Posted Mar 14, 2024 - 12:36 AWST
Update
We are continuing to monitor for any further issues.
Posted Feb 21, 2024 - 09:18 AWST
Update
setonix-03 has been resurrected and placed back into the the round robin.
Posted Jan 03, 2024 - 12:08 AWST
Update
HPE have recommended that /software and /scratch are mounted using localflock rather than flock. We have implemented the change across Setonix and Garrawarla, and have run our internal testing which passed.

We will monitor the systems but if you run into any issues with file locking, please reach out to help@pawsey.org.au.

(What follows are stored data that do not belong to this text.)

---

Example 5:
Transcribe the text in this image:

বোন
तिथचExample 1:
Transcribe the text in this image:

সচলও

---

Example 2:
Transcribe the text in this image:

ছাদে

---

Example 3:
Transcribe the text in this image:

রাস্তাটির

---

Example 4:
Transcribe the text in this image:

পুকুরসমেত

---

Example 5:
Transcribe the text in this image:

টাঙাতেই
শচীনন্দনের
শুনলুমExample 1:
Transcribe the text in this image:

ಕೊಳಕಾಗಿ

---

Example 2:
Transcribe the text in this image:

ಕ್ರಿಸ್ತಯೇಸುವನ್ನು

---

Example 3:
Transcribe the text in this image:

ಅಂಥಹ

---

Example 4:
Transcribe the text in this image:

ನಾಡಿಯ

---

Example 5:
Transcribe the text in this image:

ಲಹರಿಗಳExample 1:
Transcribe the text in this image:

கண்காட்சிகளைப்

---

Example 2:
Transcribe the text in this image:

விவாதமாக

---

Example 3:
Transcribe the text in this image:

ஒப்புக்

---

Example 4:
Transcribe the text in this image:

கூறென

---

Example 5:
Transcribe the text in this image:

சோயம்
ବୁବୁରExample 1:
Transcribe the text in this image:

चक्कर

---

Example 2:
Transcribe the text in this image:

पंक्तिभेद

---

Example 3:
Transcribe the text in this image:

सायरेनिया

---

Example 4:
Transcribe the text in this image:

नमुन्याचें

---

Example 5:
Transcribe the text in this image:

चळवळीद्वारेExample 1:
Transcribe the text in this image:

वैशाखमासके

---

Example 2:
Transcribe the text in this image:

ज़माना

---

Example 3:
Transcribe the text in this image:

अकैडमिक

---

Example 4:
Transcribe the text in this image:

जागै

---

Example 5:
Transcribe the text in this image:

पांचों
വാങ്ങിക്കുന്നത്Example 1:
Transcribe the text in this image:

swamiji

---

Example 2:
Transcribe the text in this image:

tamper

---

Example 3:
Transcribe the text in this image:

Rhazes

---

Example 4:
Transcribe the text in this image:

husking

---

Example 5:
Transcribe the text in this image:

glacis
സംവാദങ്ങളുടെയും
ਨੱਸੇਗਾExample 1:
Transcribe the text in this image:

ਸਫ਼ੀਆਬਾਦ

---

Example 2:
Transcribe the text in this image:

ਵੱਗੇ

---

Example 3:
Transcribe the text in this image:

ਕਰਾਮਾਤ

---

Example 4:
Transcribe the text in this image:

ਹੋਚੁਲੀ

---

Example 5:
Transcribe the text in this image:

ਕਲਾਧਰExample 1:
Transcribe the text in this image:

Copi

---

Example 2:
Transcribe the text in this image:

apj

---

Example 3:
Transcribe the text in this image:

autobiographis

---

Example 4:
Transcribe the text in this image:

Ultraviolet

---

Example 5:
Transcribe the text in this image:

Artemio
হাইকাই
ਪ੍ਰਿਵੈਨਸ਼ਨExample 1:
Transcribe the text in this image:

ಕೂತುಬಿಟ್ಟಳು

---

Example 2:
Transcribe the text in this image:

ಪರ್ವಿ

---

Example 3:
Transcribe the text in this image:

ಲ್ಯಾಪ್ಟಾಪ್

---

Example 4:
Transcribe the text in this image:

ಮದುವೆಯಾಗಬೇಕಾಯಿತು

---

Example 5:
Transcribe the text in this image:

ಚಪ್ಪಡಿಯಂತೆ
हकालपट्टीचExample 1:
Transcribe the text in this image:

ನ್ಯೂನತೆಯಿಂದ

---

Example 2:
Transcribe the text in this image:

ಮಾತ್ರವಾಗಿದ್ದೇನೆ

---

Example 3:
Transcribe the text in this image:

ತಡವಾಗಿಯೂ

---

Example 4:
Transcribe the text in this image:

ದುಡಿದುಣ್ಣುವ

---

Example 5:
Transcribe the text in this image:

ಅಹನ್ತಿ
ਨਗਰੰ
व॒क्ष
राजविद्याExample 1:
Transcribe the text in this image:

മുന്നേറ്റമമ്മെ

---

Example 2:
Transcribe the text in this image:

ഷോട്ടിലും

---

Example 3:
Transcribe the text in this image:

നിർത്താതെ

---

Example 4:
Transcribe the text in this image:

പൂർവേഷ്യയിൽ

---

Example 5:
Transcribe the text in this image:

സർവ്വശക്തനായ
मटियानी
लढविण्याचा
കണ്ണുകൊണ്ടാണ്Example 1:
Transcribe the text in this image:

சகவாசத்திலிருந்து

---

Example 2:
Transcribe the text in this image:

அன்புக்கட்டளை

Please note that setonix-03 is currently unavailable due to an internal configuration issue and we are removing it from the round robin DNS.
Posted Jan 02, 2024 - 13:41 AWST
Update
Once again the same two servers have powered off. A reservation has been placed across Setonix. We are waiting to hear back from HPE R&D.

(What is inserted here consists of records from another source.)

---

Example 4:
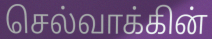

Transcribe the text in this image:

செல்வாக்கின்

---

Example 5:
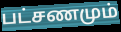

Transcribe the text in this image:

பட்சணமும்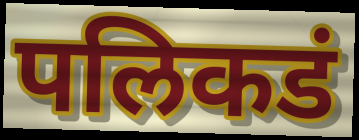
पलिकडंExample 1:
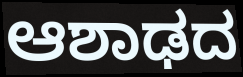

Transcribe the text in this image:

ಆಶಾಢದ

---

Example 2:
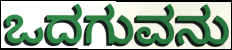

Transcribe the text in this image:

ಒದಗುವನು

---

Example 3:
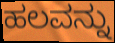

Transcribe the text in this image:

ಹಲವನ್ನು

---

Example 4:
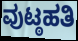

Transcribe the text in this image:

ವುಟ್ಠಹತಿ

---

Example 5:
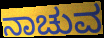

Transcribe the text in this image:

ನಾಚುವ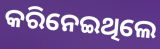
କରିନେଇଥିଲେ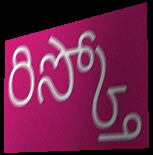
రిస్క్తోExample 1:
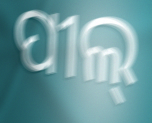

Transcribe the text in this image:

ପୀଲ୍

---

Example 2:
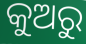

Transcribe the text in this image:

କୁଅରୁ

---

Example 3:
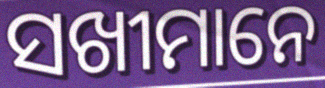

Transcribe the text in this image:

ସଖୀମାନେ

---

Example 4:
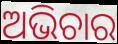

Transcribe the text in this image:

ଅଭିଚାର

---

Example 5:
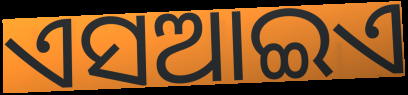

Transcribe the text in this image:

ଏସଆଇଏ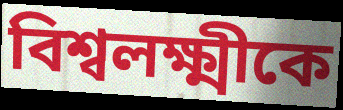
বিশ্বলক্ষ্মীকে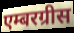
एम्बरग्रीस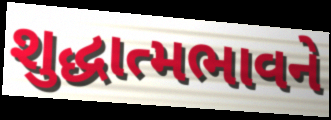
શુદ્ધાત્મભાવને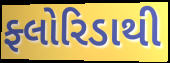
ફ્લોરિડાથી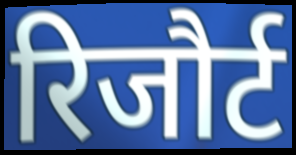
रिजौर्ट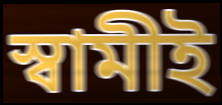
স্বামীইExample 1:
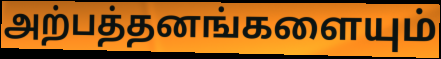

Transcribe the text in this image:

அற்பத்தனங்களையும்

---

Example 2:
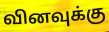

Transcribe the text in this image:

வினவுக்கு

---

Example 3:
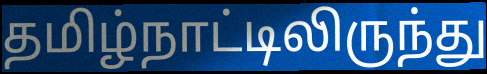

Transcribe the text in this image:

தமிழ்நாட்டிலிருந்து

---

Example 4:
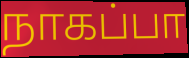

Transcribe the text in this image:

நாகப்பா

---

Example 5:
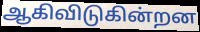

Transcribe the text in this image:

ஆகிவிடுகின்றன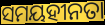
ସମୟହୀନତାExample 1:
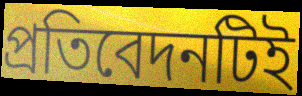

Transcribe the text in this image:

প্রতিবেদনটিই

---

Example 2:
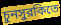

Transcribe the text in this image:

চুনসুরকিতে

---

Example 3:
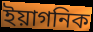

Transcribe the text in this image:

ইয়াগনিক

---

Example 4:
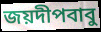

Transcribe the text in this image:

জয়দীপবাবু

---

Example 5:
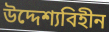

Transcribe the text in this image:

উদ্দেশ্যবিহীন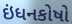
ઇંધનકોષો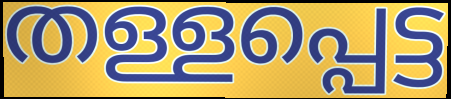
തള്ളപ്പെട്ട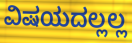
ವಿಷಯದಲ್ಲಲ್ಲ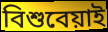
বিশুবেয়াই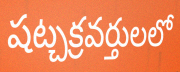
షట్చక్రవర్తులలో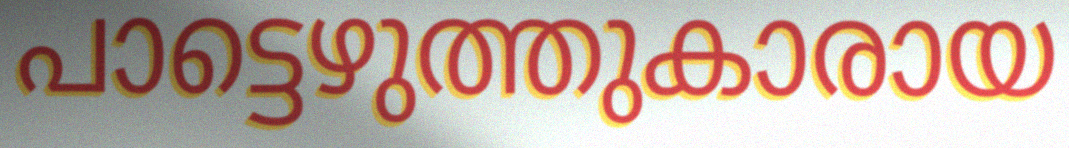
പാട്ടെഴുത്തുകാരായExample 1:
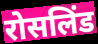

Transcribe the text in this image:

रोसलिंड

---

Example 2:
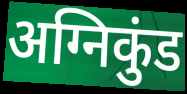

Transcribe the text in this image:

अग्निकुंड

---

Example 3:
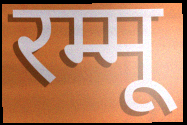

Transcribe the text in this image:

रम्मू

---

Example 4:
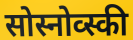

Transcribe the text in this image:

सोस्नोव्स्की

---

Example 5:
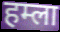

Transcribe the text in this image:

हम्ला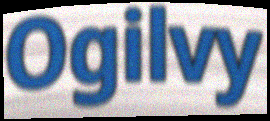
OgilvyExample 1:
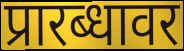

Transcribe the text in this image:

प्रारब्धावर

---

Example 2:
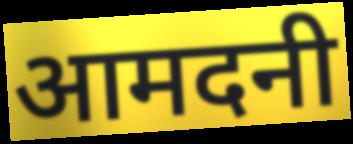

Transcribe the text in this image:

आमदनी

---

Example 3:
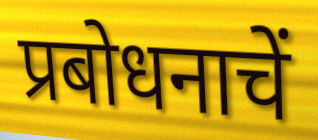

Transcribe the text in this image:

प्रबोधनाचें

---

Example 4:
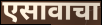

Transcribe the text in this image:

एसावाचा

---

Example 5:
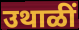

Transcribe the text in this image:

उथाळींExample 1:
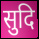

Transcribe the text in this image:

सुदि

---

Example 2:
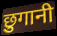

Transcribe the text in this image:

छुगानी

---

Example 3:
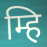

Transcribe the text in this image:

म्हि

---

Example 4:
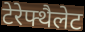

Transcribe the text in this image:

टेरेफ्थैलेट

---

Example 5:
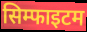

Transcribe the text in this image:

सिम्फाइटम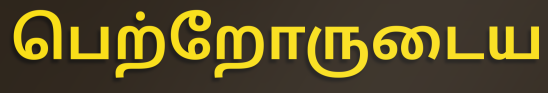
பெற்றோருடைய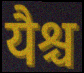
यैश्च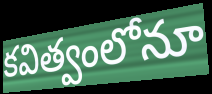
కవిత్వంలోనూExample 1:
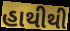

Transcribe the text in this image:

હાથીથી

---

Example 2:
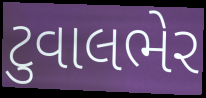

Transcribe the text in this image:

ટુવાલભેર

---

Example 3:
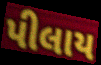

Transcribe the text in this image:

પીલાય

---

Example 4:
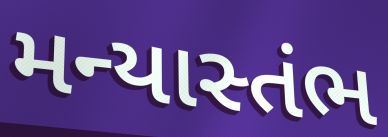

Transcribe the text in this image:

મન્યાસ્તંભ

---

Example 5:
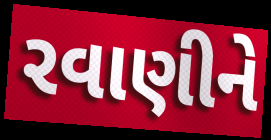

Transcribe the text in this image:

રવાણીનેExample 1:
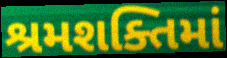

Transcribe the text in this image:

શ્રમશક્તિમાં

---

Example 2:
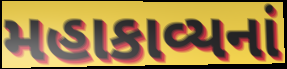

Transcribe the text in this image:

મહાકાવ્યનાં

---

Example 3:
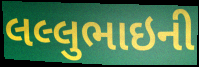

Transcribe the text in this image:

લલ્લુભાઇની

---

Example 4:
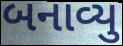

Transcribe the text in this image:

Posted Dec 22, 2023 - 16:09 AWST
Update
The Vendor has restarted the two lustre servers again this afternoon.
Posted Dec 22, 2023 - 14:58 AWST
Update
The Vendor has restarted the two servers this morning and setonix-01 login node is responsive again. The slurm partitions remain drained until health checks on the compute nodes have completed.
Posted Dec 22, 2023 - 06:58 AWST
Update
Once again the same two servers have powered off overnight. This has been escalated to the Vendor
Posted Dec 22, 2023 - 05:26 AWST
Monitoring
HPE have restored the two Lustre Metadataservers. Pawsey has turned off quota enforcement as a precaution and have removed the reservation.

We will observe the system over the weekend, but are unlikely to get a root cause analysis from HPE until Tuesday.
Posted Dec 17, 2023 - 09:29 AWST
Identified
A reservation has been put in place across ALL nodes to prevent new jobs from starting until /scratch is restored
Posted Dec 16, 2023 - 16:20 AWST
Investigating
Both nodes that are capable of housing the Lustre Management Service (MGS) for /scratch are powered off. The net result of this is that /scratch is unavailable for users. A case has been logged with our vendor, however it's unlikely to be resolved over the weekend
Posted Dec 16, 2023 - 15:57 AWST
This incident affected: Garrawarla (Garrawarla workq partition, Garrawarla gpuq partition, Garrawarla asvoq partition, Garrawarla copyq partition, Garrawarla login node), Lustre filesystems (/scratch filesystem (new)), and Setonix (Login nodes, Data-mover nodes, Setonix work partition, Setonix debug partition, Setonix long partition, Setonix copy partition, Setonix askaprt partition, Setonix highmem partition, Setonix gpu partition, Setonix gpu high mem partition, Setonix gpu debug partition).